Task goal: Using "metadata" as the search string, find the matching lines below and copy them.

Entries provided:
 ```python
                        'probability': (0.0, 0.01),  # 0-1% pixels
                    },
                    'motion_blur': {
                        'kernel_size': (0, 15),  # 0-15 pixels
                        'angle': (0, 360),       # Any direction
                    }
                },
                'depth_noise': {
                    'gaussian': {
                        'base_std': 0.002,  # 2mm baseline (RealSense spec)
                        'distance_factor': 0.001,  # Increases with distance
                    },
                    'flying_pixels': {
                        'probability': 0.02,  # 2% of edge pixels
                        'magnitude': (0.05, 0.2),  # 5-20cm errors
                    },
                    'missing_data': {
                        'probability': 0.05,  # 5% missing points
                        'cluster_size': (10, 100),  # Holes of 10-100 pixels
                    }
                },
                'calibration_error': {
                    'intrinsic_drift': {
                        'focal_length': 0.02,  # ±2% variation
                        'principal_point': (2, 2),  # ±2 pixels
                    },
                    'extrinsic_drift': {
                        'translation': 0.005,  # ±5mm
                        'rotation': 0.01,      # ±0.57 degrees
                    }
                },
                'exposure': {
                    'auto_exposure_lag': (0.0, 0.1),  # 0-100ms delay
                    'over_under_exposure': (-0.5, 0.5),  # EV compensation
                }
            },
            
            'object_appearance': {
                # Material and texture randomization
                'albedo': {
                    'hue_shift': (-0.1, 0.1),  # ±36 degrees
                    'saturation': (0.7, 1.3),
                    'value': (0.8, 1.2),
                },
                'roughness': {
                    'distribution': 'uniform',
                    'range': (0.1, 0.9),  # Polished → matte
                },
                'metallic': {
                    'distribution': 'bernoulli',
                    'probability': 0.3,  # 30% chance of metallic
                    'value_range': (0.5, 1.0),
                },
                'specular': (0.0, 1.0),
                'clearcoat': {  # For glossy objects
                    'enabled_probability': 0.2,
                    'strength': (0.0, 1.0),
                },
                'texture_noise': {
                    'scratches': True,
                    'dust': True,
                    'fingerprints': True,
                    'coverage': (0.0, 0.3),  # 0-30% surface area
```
* * *
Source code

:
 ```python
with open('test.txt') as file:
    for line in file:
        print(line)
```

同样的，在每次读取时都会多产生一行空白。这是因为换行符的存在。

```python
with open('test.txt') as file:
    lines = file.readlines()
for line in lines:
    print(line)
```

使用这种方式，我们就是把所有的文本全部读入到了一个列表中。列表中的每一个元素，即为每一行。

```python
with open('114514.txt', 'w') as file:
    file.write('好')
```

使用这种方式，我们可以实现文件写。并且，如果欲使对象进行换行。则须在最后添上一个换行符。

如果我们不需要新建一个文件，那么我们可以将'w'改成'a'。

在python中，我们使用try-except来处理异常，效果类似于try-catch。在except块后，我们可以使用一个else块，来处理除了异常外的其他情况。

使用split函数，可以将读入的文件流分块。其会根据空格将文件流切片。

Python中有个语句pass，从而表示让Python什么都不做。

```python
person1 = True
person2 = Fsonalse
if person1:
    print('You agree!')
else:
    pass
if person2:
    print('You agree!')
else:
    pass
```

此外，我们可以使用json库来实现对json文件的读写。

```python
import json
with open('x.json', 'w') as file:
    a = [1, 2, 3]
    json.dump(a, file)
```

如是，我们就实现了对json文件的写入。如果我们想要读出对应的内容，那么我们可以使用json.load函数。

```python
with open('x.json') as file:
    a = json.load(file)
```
...
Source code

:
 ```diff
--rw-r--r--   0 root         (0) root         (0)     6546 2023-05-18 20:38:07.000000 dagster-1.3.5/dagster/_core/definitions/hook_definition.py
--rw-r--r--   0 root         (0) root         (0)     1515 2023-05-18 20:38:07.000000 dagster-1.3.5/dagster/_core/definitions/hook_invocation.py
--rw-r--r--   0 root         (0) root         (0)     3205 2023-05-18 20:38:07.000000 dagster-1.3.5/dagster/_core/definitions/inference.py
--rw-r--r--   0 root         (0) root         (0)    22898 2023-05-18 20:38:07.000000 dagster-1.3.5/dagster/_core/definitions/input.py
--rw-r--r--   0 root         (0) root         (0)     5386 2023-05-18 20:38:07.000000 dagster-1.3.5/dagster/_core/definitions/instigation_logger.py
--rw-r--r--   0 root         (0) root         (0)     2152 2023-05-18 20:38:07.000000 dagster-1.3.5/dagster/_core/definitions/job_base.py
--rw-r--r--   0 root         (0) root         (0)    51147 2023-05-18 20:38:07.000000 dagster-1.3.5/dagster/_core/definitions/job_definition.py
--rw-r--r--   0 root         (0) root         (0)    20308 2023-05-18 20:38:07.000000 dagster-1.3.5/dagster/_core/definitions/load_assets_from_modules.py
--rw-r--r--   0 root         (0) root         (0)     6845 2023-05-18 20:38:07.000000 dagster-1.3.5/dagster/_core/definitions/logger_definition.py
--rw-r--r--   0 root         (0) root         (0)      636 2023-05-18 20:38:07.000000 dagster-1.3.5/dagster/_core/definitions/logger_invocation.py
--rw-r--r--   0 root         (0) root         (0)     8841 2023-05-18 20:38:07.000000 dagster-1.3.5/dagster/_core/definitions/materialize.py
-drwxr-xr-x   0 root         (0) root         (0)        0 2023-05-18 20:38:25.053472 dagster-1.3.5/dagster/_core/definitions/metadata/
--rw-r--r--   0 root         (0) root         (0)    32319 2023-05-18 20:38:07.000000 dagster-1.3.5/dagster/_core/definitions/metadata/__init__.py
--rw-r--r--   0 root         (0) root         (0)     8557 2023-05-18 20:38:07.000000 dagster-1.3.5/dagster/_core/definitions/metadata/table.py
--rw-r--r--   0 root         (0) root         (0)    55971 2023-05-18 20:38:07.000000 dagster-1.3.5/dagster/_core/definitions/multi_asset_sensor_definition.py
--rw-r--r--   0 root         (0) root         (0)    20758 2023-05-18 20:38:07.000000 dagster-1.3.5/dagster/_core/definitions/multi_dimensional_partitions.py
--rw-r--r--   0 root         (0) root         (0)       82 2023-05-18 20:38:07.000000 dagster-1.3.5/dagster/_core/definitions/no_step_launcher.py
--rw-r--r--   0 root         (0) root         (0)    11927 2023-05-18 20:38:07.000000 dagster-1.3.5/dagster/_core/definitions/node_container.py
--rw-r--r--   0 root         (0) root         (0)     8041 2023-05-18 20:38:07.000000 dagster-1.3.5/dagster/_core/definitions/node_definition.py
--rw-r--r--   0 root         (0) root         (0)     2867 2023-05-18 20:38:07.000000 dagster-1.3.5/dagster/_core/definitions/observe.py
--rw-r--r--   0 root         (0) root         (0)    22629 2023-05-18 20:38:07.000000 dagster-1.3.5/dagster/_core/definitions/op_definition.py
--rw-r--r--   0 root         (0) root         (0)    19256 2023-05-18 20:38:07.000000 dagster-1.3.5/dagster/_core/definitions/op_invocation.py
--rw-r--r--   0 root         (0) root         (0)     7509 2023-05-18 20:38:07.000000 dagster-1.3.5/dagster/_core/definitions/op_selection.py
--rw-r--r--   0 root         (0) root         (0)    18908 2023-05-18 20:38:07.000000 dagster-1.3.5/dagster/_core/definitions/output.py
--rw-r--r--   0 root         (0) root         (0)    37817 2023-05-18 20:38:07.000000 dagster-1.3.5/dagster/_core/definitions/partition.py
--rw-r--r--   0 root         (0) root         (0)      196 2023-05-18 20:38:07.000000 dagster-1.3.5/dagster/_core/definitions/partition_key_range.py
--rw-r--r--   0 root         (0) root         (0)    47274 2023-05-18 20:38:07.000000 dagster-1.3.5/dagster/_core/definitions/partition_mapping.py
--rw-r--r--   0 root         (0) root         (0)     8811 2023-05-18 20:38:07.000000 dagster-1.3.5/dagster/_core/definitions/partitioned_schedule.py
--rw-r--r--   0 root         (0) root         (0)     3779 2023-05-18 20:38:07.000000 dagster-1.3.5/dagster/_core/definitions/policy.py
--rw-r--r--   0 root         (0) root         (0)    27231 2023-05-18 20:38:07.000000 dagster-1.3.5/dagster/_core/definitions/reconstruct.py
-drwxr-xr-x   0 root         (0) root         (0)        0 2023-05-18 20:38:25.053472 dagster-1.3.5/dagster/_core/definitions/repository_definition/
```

Result of this task:
-drwxr-xr-x   0 root         (0) root         (0)        0 2023-05-18 20:38:25.053472 dagster-1.3.5/dagster/_core/definitions/metadata/
--rw-r--r--   0 root         (0) root         (0)    32319 2023-05-18 20:38:07.000000 dagster-1.3.5/dagster/_core/definitions/metadata/__init__.py
--rw-r--r--   0 root         (0) root         (0)     8557 2023-05-18 20:38:07.000000 dagster-1.3.5/dagster/_core/definitions/metadata/table.py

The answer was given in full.